Come curare la cistite recidivante
E allora che fare? Spesso, a ogni episodio di cistite viene immediatamente prescritto l’antibiotico, mentre l’assunzione frequente di questi farmaci rischia di ottenere l’effetto opposto rispetto a quello sperato: agendo ad ampio spettro, infatti, finiamo con l’impoverire la flora batterica buona, rafforzando quella patogena.
«Quindi, in caso di cistiti ricorrenti, bisogna agire prima di tutto sulle buone abitudini quotidiane per abbattere le concause di infezione, poi si può tentare una soluzione con l’uso di integratori mirati e solo alla fine ricorrere agli antibiotici, sempre indicati dal medico in base al risultato dell’antibiogramma», rivela Callea.

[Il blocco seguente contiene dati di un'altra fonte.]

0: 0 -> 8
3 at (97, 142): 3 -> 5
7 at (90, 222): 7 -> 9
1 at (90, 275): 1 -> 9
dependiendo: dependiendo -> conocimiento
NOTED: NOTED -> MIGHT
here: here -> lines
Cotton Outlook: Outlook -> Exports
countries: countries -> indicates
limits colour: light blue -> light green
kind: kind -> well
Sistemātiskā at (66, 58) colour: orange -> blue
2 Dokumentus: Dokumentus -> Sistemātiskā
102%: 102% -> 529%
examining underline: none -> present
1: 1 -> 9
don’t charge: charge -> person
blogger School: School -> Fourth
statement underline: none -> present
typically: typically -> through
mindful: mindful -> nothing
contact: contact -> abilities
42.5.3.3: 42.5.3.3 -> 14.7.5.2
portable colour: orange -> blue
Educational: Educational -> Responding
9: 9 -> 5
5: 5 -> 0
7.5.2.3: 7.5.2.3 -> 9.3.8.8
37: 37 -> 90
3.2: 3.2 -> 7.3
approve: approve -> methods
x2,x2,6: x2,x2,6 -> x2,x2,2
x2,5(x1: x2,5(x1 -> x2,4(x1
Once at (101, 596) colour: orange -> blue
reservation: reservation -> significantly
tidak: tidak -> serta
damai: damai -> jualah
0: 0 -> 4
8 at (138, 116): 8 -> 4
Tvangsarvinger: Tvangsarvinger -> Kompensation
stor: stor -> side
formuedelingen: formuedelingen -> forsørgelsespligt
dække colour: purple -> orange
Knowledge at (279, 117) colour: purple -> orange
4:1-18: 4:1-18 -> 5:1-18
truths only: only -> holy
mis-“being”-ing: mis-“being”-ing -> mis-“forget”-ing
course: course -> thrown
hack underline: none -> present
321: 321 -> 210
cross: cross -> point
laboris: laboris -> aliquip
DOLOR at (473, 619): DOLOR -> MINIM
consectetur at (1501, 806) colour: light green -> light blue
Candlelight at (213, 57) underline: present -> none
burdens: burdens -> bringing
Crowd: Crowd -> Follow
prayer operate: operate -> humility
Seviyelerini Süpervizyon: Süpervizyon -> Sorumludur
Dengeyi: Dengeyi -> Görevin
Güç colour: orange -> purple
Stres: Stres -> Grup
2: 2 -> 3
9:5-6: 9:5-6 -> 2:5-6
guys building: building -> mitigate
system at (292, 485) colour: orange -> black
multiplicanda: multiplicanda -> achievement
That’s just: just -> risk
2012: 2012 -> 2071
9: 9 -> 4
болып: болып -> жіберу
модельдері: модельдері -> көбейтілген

Quali integratori sono davvero efficaci?
«Per molto tempo è stato propagandato l’uso del mirtillo rosso, ma i più recenti studi scientifici non ne hanno dimostrato una reale efficacia. Un valido aiuto può arrivare invece dal D-Mannosio, uno zucchero non assorbibile dall’intestino che viene eliminato attraverso le vie urinarie e costituisce una parte della proteina di Tamm-Horsfall, quella che impedisce ai batteri di aderire alle pareti vescicali». La sua azione si può sfruttare sia in forma terapeutica (per trattare la cistite acuta) sia in forma preventiva (in cicli di 15 giorni al mese per almeno 6-7 mesi o secondo le indicazioni dello specialista di riferimento). «Si possono associare anche dei probiotici per risolvere l’eventuale disbiosi intestinale, alternando più ceppi batterici per tentare di ricreare un ambiente quanto più fisiologico possibile», suggerisce l’esperto.
Quali sono i rischi
Se non opportunamente trattate, le cistiti recidivanti possono aprire la strada ad alcune complicanze. Per esempio, i batteri possono risalire nelle alte vie urinarie, determinando pielonefrite (un’infezione a carico dei reni), oppure facilitare la comparsa di setticemia in caso di gravidanza o qualora ci si sottoponga a un intervento a carico delle vie urinarie.
«Studi recenti, infine, hanno dimostrato che uno stato di infiammazione cronica dell’epitelio vescicale potrebbe addirittura predisporre ad alcune forme di tumore. Anche per questo motivo è bene interrompere il circolo vizioso che si è innescato nel corpo», conclude l’esperto.